[Data lines]
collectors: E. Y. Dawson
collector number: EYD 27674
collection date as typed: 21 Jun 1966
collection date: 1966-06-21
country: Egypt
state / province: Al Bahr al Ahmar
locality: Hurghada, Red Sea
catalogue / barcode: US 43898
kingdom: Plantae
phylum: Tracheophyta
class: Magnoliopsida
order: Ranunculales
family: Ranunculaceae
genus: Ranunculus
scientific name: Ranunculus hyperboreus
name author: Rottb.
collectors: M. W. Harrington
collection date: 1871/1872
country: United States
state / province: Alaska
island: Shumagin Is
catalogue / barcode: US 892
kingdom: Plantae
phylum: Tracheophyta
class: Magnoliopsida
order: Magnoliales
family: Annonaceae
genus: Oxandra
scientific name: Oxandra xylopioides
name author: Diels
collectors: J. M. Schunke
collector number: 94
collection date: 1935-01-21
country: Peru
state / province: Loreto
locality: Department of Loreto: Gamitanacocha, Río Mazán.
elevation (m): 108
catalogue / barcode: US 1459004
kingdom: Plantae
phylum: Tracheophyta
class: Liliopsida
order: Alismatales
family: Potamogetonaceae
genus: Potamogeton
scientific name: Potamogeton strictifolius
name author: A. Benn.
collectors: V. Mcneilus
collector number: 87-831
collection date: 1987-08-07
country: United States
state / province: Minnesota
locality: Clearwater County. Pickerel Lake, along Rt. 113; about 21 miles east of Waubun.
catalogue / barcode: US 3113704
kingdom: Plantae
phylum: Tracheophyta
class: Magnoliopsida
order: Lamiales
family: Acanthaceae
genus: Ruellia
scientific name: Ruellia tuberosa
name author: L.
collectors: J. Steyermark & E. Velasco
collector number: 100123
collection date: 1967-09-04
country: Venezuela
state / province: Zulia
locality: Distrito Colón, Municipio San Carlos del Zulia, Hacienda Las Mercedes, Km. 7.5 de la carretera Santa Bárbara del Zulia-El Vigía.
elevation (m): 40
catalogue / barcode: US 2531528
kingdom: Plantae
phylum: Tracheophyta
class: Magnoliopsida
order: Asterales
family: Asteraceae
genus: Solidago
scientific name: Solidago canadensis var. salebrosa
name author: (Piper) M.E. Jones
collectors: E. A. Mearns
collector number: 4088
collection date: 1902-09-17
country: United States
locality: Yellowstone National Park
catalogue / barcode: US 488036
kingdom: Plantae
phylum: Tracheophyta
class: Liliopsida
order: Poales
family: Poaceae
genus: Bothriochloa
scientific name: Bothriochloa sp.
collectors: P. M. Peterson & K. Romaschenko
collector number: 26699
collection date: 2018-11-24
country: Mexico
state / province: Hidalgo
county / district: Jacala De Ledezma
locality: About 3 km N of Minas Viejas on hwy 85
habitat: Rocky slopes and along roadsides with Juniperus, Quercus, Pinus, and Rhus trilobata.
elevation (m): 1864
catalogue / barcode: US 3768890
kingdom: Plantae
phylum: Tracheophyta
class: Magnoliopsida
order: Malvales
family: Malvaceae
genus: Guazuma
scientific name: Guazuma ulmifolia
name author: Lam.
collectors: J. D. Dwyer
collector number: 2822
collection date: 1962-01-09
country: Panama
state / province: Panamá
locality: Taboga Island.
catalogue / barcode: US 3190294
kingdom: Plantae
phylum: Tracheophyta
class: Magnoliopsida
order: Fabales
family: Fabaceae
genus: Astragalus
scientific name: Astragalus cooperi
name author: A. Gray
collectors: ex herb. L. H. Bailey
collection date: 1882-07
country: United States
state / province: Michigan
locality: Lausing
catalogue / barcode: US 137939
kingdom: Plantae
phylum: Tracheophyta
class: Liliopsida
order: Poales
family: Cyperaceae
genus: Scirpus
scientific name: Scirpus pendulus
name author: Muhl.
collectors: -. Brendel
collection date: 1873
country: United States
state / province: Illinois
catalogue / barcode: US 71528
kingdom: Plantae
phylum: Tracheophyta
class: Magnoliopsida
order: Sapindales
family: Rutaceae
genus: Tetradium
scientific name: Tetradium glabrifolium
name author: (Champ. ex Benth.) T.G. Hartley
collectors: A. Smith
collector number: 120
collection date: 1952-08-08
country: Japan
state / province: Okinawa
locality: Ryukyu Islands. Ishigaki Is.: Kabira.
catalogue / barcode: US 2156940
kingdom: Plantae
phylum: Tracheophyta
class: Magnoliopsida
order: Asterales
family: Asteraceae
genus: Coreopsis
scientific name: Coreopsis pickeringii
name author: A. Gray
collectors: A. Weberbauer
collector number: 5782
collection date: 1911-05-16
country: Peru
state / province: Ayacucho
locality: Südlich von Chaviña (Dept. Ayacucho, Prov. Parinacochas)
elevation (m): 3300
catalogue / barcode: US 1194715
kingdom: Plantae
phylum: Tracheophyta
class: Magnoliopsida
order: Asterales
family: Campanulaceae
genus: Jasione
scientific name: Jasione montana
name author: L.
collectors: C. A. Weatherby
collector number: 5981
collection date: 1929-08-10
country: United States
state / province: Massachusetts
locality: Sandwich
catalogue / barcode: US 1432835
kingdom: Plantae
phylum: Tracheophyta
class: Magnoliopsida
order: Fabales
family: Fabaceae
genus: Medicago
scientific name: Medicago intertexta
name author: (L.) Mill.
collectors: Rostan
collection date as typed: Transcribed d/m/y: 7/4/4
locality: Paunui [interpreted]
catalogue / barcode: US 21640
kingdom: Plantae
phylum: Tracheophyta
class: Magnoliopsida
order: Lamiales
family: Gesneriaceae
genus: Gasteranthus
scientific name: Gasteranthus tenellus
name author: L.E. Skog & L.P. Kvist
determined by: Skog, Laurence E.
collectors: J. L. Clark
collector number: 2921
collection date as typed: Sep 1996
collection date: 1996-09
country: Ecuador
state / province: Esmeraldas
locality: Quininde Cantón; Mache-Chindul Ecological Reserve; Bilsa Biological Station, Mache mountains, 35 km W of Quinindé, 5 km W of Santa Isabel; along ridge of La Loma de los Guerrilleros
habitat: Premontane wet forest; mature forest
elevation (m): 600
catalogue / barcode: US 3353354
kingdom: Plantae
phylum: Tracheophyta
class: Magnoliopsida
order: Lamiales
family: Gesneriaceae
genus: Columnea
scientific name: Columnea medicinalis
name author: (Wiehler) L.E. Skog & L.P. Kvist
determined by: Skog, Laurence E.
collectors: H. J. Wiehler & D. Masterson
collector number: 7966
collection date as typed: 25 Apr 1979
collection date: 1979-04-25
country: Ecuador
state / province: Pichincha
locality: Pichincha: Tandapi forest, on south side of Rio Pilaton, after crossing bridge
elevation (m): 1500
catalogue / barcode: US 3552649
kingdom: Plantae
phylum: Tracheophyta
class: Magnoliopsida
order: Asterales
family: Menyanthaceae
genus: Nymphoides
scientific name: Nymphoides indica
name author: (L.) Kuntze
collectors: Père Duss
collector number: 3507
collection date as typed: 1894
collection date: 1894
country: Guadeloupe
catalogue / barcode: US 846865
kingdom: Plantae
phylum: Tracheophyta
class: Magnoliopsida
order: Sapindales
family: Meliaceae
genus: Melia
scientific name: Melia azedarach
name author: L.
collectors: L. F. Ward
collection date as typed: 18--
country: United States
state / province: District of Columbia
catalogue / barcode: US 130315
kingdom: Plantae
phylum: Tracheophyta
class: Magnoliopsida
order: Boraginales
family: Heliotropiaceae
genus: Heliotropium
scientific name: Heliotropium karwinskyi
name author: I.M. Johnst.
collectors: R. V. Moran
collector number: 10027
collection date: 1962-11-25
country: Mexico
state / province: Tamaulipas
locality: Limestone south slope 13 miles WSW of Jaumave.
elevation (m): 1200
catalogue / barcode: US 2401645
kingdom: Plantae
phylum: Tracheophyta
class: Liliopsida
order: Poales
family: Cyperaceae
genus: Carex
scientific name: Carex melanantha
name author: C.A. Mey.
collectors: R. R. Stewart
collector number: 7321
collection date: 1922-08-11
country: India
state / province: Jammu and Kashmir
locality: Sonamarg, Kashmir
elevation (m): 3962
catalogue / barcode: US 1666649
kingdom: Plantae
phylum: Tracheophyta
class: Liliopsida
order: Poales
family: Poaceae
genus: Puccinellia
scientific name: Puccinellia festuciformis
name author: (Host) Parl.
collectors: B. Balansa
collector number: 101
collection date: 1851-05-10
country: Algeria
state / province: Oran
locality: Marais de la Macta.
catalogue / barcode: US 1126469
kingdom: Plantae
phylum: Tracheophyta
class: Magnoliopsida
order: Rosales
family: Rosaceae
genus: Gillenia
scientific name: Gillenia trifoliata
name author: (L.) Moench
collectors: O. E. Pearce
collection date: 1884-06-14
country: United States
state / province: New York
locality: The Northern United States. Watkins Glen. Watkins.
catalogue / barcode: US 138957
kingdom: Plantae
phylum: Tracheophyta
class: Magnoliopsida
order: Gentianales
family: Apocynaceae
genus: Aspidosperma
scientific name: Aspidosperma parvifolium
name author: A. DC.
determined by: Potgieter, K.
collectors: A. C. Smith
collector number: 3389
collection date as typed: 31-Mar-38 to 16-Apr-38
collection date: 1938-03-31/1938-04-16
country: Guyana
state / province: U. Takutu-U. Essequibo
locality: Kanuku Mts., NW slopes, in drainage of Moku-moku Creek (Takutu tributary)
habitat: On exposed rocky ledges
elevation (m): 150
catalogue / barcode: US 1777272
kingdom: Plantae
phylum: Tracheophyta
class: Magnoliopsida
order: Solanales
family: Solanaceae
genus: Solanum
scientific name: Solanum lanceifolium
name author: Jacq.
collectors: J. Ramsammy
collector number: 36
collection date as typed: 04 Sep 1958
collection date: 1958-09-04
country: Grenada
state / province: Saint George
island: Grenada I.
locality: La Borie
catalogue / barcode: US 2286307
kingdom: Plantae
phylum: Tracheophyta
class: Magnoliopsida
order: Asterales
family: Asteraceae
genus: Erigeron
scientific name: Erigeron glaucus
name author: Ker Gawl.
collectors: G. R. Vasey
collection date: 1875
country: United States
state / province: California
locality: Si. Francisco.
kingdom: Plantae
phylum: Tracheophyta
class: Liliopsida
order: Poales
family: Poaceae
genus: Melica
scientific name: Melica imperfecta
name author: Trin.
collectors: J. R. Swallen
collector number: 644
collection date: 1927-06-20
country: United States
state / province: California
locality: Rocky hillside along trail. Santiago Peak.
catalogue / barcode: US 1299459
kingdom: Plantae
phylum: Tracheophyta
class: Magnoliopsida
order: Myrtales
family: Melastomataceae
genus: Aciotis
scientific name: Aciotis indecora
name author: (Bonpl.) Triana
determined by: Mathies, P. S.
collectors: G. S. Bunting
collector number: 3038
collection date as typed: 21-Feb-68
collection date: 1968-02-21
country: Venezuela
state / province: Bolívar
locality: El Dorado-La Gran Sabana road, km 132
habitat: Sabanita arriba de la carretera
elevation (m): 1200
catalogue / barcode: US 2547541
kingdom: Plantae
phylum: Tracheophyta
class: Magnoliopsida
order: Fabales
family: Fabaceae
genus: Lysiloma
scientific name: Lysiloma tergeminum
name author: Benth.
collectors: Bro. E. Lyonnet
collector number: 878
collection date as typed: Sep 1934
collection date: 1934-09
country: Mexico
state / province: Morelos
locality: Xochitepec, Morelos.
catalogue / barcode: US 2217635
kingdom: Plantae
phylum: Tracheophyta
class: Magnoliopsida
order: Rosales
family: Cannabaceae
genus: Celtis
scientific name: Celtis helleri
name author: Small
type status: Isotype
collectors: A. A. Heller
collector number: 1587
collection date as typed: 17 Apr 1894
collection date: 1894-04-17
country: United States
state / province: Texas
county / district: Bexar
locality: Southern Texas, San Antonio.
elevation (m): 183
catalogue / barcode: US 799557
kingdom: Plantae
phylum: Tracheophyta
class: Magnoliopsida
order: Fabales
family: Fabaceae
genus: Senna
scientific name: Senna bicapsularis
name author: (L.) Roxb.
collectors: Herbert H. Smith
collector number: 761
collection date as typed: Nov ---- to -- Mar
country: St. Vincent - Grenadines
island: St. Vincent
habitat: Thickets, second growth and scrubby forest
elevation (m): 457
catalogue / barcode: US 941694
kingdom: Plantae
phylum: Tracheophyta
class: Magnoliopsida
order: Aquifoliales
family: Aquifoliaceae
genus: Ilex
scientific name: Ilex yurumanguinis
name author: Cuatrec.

WHAT THE EXERCISE ASKS -
Please render everything in the listing above, from the line containing "locality: Rocky hillside" down to and including the line containing "collection date: 1968-02-21", as a Markdown table with the columns Row and Entry. Number each line in Row, put the line in Entry, and leave out blank lines.

THE REPLY -
| Row | Entry |
|---|---|
| 1 | locality: Rocky hillside along trail. Santiago Peak. |
| 2 | catalogue / barcode: US 1299459 |
| 3 | kingdom: Plantae |
| 4 | phylum: Tracheophyta |
| 5 | class: Magnoliopsida |
| 6 | order: Myrtales |
| 7 | family: Melastomataceae |
| 8 | genus: Aciotis |
| 9 | scientific name: Aciotis indecora |
| 10 | name author: (Bonpl.) Triana |
| 11 | determined by: Mathies, P. S. |
| 12 | collectors: G. S. Bunting |
| 13 | collector number: 3038 |
| 14 | collection date as typed: 21-Feb-68 |
| 15 | collection date: 1968-02-21 |